Francesca: Yes. [In both communities] one person will say, I got this [new comic] book. [And the other will say,] Awesome! Or I got this [comedy] show. Awesome. I’m coming! And I’ve always really, really loved that and wanted to be supportive of that. And I think that’s really important. When I think about community, those are the first things I think about.

And of course, we all need to pay bills. That’s always a struggle. With Comic Arts Richmond, that Christine Skelly and I have done now for a while, we always want it to be affordable to table there, but we also always are like, we want to make sure people are coming [to the show]. People are selling their books, that’s how they’re paying their rent or that’s how they’re paying their bills. And so not only do we want it to be affordable, we want to make sure we always promote it enough so that a lot of people are there and they are buying stuff so [cartoonists] can make some money because it’s very, very hard. 

There are amazing and brilliant cartoonists that come [from Europe and other places]. They come over for SPX and their consulate will pay for them to come over. Or they’ll have some sort of grant from the government to come, that they’re able to make artwork with. I’m sure it’s probably still a struggle for a lot of [them], but they’re able to have less of a stress because they have some sort of funding. They don’t have to worry about health insurance or a medical problem bankrupting them. That’s not the reality we have here in the United States. And so, we try and make everything affordable and hopefully the people [tabling] can make some money. I really, really, really feel strongly about that.

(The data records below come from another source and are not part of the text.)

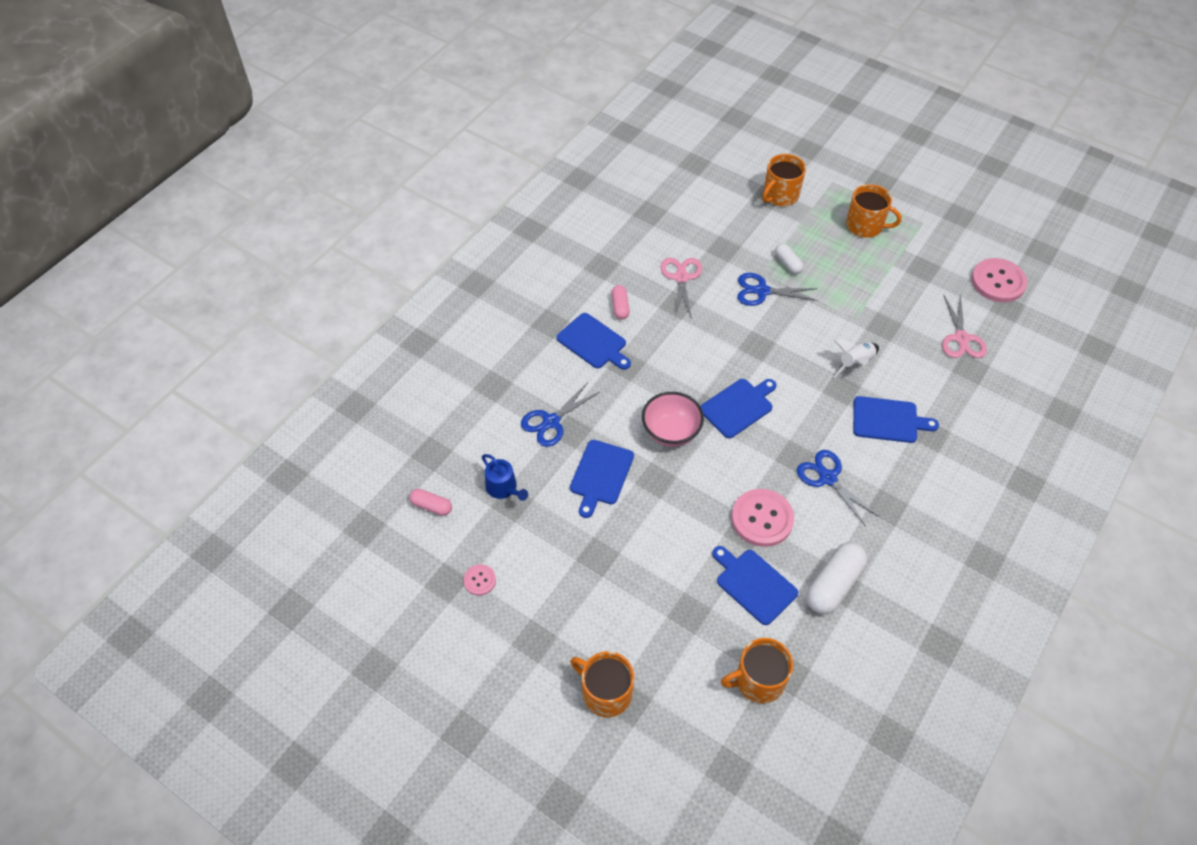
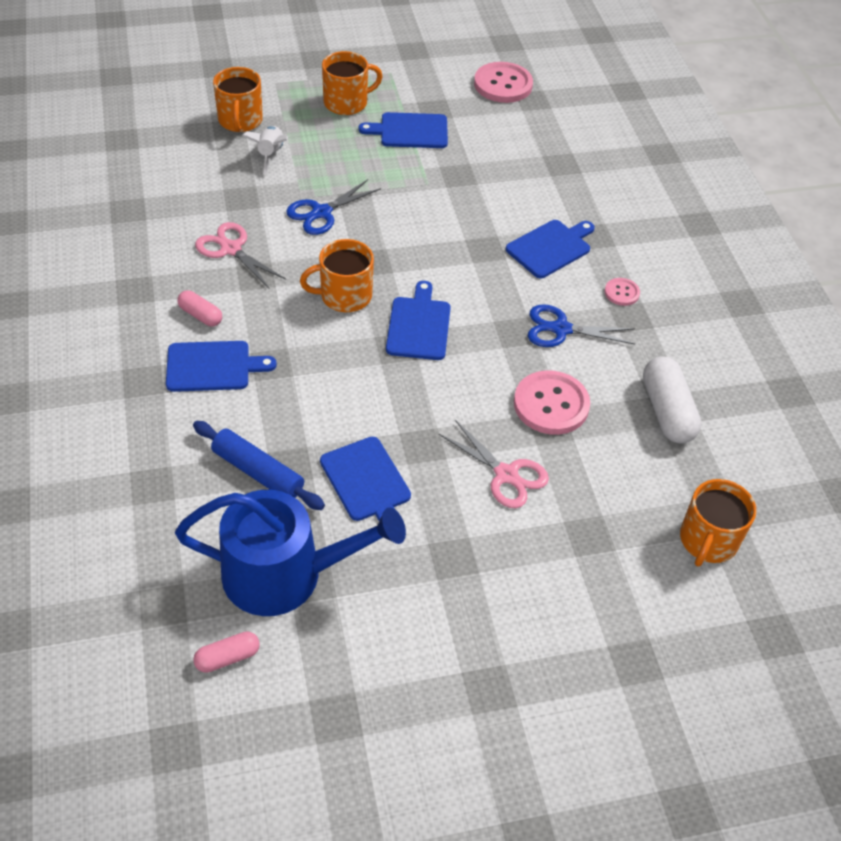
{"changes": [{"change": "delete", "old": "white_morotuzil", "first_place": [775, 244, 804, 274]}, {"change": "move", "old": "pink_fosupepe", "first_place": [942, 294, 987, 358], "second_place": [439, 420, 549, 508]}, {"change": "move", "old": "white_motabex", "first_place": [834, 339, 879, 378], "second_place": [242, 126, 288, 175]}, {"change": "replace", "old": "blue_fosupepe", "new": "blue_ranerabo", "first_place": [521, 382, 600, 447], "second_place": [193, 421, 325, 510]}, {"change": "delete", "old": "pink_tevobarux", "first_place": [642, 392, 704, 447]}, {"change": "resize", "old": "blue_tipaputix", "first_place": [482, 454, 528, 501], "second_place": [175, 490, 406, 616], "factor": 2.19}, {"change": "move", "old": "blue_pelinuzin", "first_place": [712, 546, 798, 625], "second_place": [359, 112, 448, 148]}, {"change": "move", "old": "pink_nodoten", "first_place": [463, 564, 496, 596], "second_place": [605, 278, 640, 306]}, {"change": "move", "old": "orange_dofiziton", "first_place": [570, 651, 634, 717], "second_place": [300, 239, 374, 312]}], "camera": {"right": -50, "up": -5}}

“Ruined” is one of the graphic novels Francesca Lyn has edited for publisher First Second, photo by Francesca Lyn 

Sommer: Let’s end with you telling me about the work you do with SPX.

Francesca: I am part of the executive committee for the SPX as a whole. It is wonderful. We like to call it comics camp. I’ve been doing it for such a long time. SPX is special because, although there are some other shows like this, it is a lottery system, meaning that someone who’s never tabled before could just happen to get into the lottery and be able to table at SPX right next to someone who has been a comics legend for 30 or 40 years. They all get to be together in a space that is amazing. And also, the ticket [prices] are relatively low to attend, but with that ticket, all of the workshops, all of the panel presentations are included. So, you get to really sit in with people that maybe you’ve been reading their comics for years and years, or you get to discover someone that is doing something that you’re super interested in horror, for instance, and go to that panel and be like, oh, I have my new favorite cartoonist and I got to hear them speak for an hour and ask them questions. It’s such a wonderful place. We also partner with the Library of Congress. There’s a whole collection of things [on display] at SPX [from the Library of Congress] and anyone can go and see those things, which I think is awesome. And we have also the graphic novel gift award where a whole bunch of graphic novels are donated to schools that serve underserved populations. It’s amazing the kinds of things that happen. SPX is such a special thing for me.

The next Comic Arts Richmond will be held March 21, 2026, at Basic City Beer Co. in Richmond, Virginia.